Je veux la paix. La paix en Ukraine et pour le monde entierSa directrice l’écoute, émue. Retenant sans doute quelques larmes, elle raconte que "tout le monde fait de son mieux pour s’adapter aux évènements mais c’est très dur pour nous. J’ai décidé de ne pas partir, je veux rester à Kiev pour faire mon travail. Où voulez-vous que j’aille ? Je travaille ici depuis 10 ans et je connais personnellement beaucoup de nos clients qui nous remercient tous les jours parce que nous sommes ouverts, parce que les employés continuent de travailler".
Car Kiev s’est mise à l’heure de la résistance civile. Clients, volontaires ou employés croisés dans ce supermarché vivent un moment d’intense solidarité et tentent de combattre la peur qui les tenaille. La ville est désormais sous la menace des forces russes, qui se trouvent à une trentaine de kilomètres du centre et dont les missiles peuvent frapper à chaque instant.
Galyna continue d’aller d’un client à un autre, et raconte que la défense territoriale (les civils en armes qui, notamment, contrôlent les checkpoints) "arrête des voitures aux barrages pour qu’on m’emmène au boulot. Et moi je leur prépare à manger. Je veux la paix. La paix en Ukraine et pour le monde entier".
La réorganisation de la société civile
Dans les quartiers ouest de la ville, de nombreuses entreprises sont à l’arrêt et contribuent à l’effort de guerre avec les moyens dont ils disposent. Oleksander Kozhan dirige une société qui fabriquait des revêtements d’intérieur prisés des designers.

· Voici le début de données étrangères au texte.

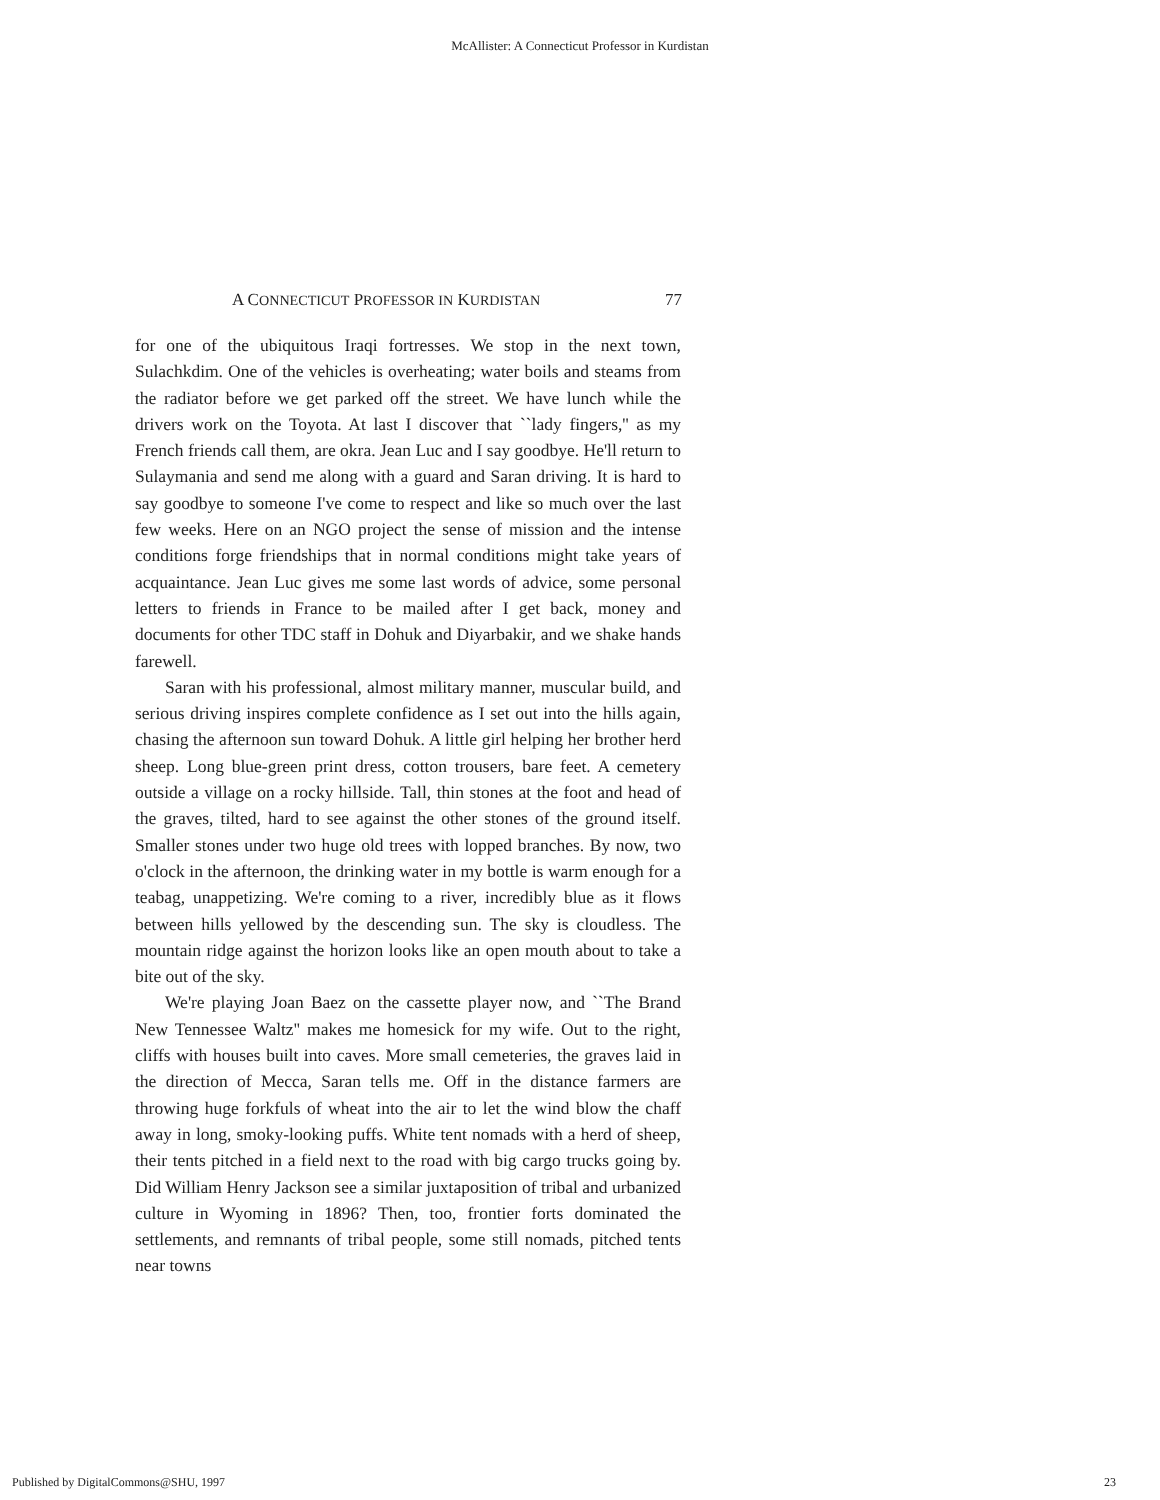McAllister: A Connecticut Professor in Kurdistan
A CONNECTICUT PROFESSOR IN KURDISTAN 77
for one of the ubiquitous Iraqi fortresses. We stop in the next town, Sulachkdim. One of the vehicles is overheating; water boils and steams from the radiator before we get parked off the street. We have lunch while the drivers work on the Toyota. At last I discover that ``lady fingers,'' as my French friends call them, are okra. Jean Luc and I say goodbye. He'll return to Sulaymania and send me along with a guard and Saran driving. It is hard to say goodbye to someone I've come to respect and like so much over the last few weeks. Here on an NGO project the sense of mission and the intense conditions forge friendships that in normal conditions might take years of acquaintance. Jean Luc gives me some last words of advice, some personal letters to friends in France to be mailed after I get back, money and documents for other TDC staff in Dohuk and Diyarbakir, and we shake hands farewell.
Saran with his professional, almost military manner, muscular build, and serious driving inspires complete confidence as I set out into the hills again, chasing the afternoon sun toward Dohuk. A little girl helping her brother herd sheep. Long blue-green print dress, cotton trousers, bare feet. A cemetery outside a village on a rocky hillside. Tall, thin stones at the foot and head of the graves, tilted, hard to see against the other stones of the ground itself. Smaller stones under two huge old trees with lopped branches. By now, two o'clock in the afternoon, the drinking water in my bottle is warm enough for a teabag, unappetizing. We're coming to a river, incredibly blue as it flows between hills yellowed by the descending sun. The sky is cloudless. The mountain ridge against the horizon looks like an open mouth about to take a bite out of the sky.
We're playing Joan Baez on the cassette player now, and ``The Brand New Tennessee Waltz'' makes me homesick for my wife. Out to the right, cliffs with houses built into caves. More small cemeteries, the graves laid in the direction of Mecca, Saran tells me. Off in the distance farmers are throwing huge forkfuls of wheat into the air to let the wind blow the chaff away in long, smoky-looking puffs. White tent nomads with a herd of sheep, their tents pitched in a field next to the road with big cargo trucks going by. Did William Henry Jackson see a similar juxtaposition of tribal and urbanized culture in Wyoming in 1896? Then, too, frontier forts dominated the settlements, and remnants of tribal people, some still nomads, pitched tents near towns
Published by DigitalCommons@SHU, 1997 23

Avec ses salariés, ils sont devenus des volontaires. Un chauffeur décharge dans la cour de l’entreprise un van rempli de colis d’aide humanitaire envoyés d’Italie. Avec sa femme et d’autres salariés, ils entreprennent immédiatement de trier les produits et d’identifier les médicaments. "Nous faisons parvenir cette aide aux gens qui en ont besoin, que ce soit les civils ou l’armée. Les hôpitaux nous demandent des kits médicaux".
Comme de nombreux Ukrainiens, Oleksander a cessé d’être pacifiste il y a bien longtemps. Aujourd’hui, il veut se rendre utile à tout prix et utilise les moyens logistiques de son entreprise pour faire de son mieux.
"Nous trouvons des véhicules pour emmener des gens, qui se sont échappés des zones de combat, vers l’ouest du pays. Nous avons transporté des groupes d’orphelins avec leurs accompagnateurs. Au retour vers Kiev, nous transportons des colis d’aide humanitaire."
À Kiev, les habitants vivent désormais au jour le jour, déterminés à résister par tous les moyens possibles. Depuis plusieurs jours, l’activité militaire des forces russes au nord de la ville semble s’être ralentie, mais la ville reste déserte. Chaque nuit revient la peur des bombardements et l’angoisse d’un encerclement de la capitale et de son éventuel pilonnage, comme à Kharkiv ou à Marioupol.